===== PROVIDED RECORDS

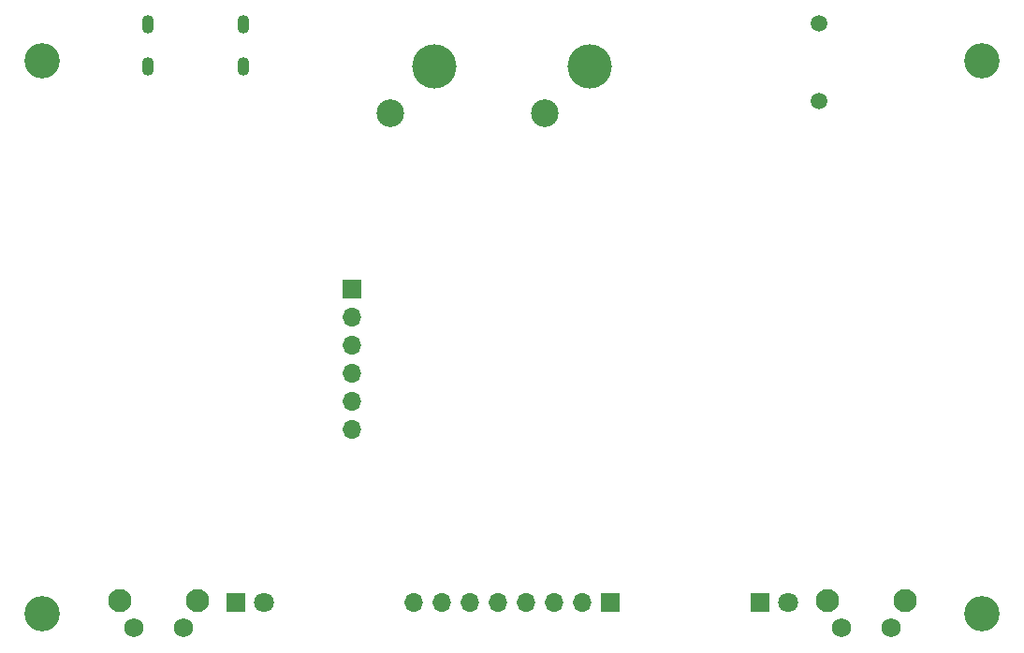
<source format=gbs>
G04 #@! TF.GenerationSoftware,KiCad,Pcbnew,7.0.0-da2b9df05c~163~ubuntu22.04.1*
G04 #@! TF.CreationDate,2023-02-20T23:21:24+01:00*
G04 #@! TF.ProjectId,Bluetooth_receiver,426c7565-746f-46f7-9468-5f7265636569,rev?*
G04 #@! TF.SameCoordinates,Original*
G04 #@! TF.FileFunction,Soldermask,Bot*
G04 #@! TF.FilePolarity,Negative*
%FSLAX46Y46*%
G04 Gerber Fmt 4.6, Leading zero omitted, Abs format (unit mm)*
G04 Created by KiCad (PCBNEW 7.0.0-da2b9df05c~163~ubuntu22.04.1) date 2023-02-20 23:21:24*
%MOMM*%
%LPD*%
G01*
G04 APERTURE LIST*
%ADD10O,1.100000X1.700000*%
%ADD11C,3.200000*%
%ADD12C,2.500000*%
%ADD13C,4.000000*%
%ADD14C,2.100000*%
%ADD15C,1.750000*%
%ADD16C,1.500000*%
%ADD17R,1.800000X1.800000*%
%ADD18C,1.800000*%
%ADD19R,1.700000X1.700000*%
%ADD20O,1.700000X1.700000*%
G04 APERTURE END LIST*
D10*
G04 #@! TO.C,J1*
X-24279999Y24499999D03*
X-24279999Y28299999D03*
X-32919999Y24499999D03*
X-32919999Y28299999D03*
G04 #@! TD*
D11*
G04 #@! TO.C,H3*
X42500000Y-25000000D03*
G04 #@! TD*
D12*
G04 #@! TO.C,J5*
X3000000Y20260000D03*
X-11000000Y20260000D03*
D13*
X-7000000Y24500000D03*
X7000000Y24500000D03*
G04 #@! TD*
D11*
G04 #@! TO.C,H1*
X-42500000Y25000000D03*
G04 #@! TD*
D14*
G04 #@! TO.C,SW1*
X35525000Y-23797500D03*
X28515000Y-23797500D03*
D15*
X34275000Y-26287500D03*
X29775000Y-26287500D03*
G04 #@! TD*
D11*
G04 #@! TO.C,H2*
X42500000Y25000000D03*
G04 #@! TD*
D16*
G04 #@! TO.C,J4*
X27800000Y28375000D03*
X27800000Y21375000D03*
G04 #@! TD*
D17*
G04 #@! TO.C,D1*
X-24999999Y-23999999D03*
D18*
X-22460000Y-24000000D03*
G04 #@! TD*
D19*
G04 #@! TO.C,J3*
X-14499999Y4349999D03*
D20*
X-14499999Y1809999D03*
X-14499999Y-729999D03*
X-14499999Y-3269999D03*
X-14499999Y-5809999D03*
X-14499999Y-8349999D03*
G04 #@! TD*
D17*
G04 #@! TO.C,D2*
X22459999Y-23999999D03*
D18*
X25000000Y-24000000D03*
G04 #@! TD*
D11*
G04 #@! TO.C,H4*
X-42500000Y-25000000D03*
G04 #@! TD*
D14*
G04 #@! TO.C,SW2*
X-28475000Y-23797500D03*
X-35485000Y-23797500D03*
D15*
X-29725000Y-26287500D03*
X-34225000Y-26287500D03*
G04 #@! TD*
D19*
G04 #@! TO.C,J2*
X8874999Y-23999999D03*
D20*
X6334999Y-23999999D03*
X3794999Y-23999999D03*
X1254999Y-23999999D03*
X-1284999Y-23999999D03*
X-3824999Y-23999999D03*
X-6364999Y-23999999D03*
X-8904999Y-23999999D03*
G04 #@! TD*
M02*

</source>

==========

WHAT YOU SHOULD DO: When a line of the records includes "format", that line belongs in the answer.

OUTPUT OF THE TASK:
<source format=gbs>
G04 Gerber Fmt 4.6, Leading zero omitted, Abs format (unit mm)*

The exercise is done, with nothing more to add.